While Boehner’s resignation makes a government shutdown due to a lack of funding on Oct. 1 less likely, other fiscal challenges remain. A long-term federal budget deal and a debt ceiling increase must still be passed by Congress. Disputes over these issues between the two parties and among Republicans will not be resolved by Boehner’s departure.
“The next relevant question for financial markets will be how this affects the debt limit and other pending issues. There is a clear possibility that the vote next week, which was initially expected to deal just with the extension of spending authority, could instead also address other issues like an extension of the Export-Import Bank and, possibly, even an extension of the debt limit,” Goldman Sachs’ note said.
Removing one area of uncertainty could help calm a U.S. stockmarket in the midst of a correction in the past month as investors grapple with weakening earnings, China’s economic woes and uncertainty surrounding U.S. monetary policy.

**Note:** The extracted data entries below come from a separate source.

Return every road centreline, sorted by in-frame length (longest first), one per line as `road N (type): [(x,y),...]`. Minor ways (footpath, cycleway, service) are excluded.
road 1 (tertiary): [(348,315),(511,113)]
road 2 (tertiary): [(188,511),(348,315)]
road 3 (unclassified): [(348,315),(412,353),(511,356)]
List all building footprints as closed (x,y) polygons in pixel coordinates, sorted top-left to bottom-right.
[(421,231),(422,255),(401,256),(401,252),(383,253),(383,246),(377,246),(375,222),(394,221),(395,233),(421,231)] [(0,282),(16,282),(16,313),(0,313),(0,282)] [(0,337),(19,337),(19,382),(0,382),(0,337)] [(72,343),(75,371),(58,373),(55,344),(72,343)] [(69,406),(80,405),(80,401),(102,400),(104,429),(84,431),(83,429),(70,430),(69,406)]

Recent skittishness among investors could increase the possibility of a negative reaction in markets if a government shutdown is not averted. While the S&P 500 stock index actually rose about 3.0 percent during the last government shutdown in 2013, the gains occurred during a year when the index rose nearly 30 percent.
Stocks are already in the midst of a volatile stretch. Since August 20, more than half of the trading sessions have seen moves of at least 1.0 percent in either direction on the benchmark S&P 500 index.
“As you transition towards the later stages of negotiations, if they can’t get to a conclusion or a deal done, then absolutely the markets will take that as a third arrow in the quiver on market volatility and potential downside,” said David Lyon, global investment specialist at JP Morgan Private Bank in San Francisco.
Next week’s calendar could provide other catalysts for volatility. A host of Fed officials are scheduled to speak, including Federal Reserve Chair Janet Yellen, New York Fed President William Dudley, Chicago President Charles Evans and San Francisco President John Williams.
Investors will also eye reports on U.S. housing and manufacturing, and the week culminates with the September Labor Department payrolls and unemployment report. Forecasts call for job growth of 203,000 versus the prior 173,000, with the unemployment rate expected to hold steady at 5.1 percent.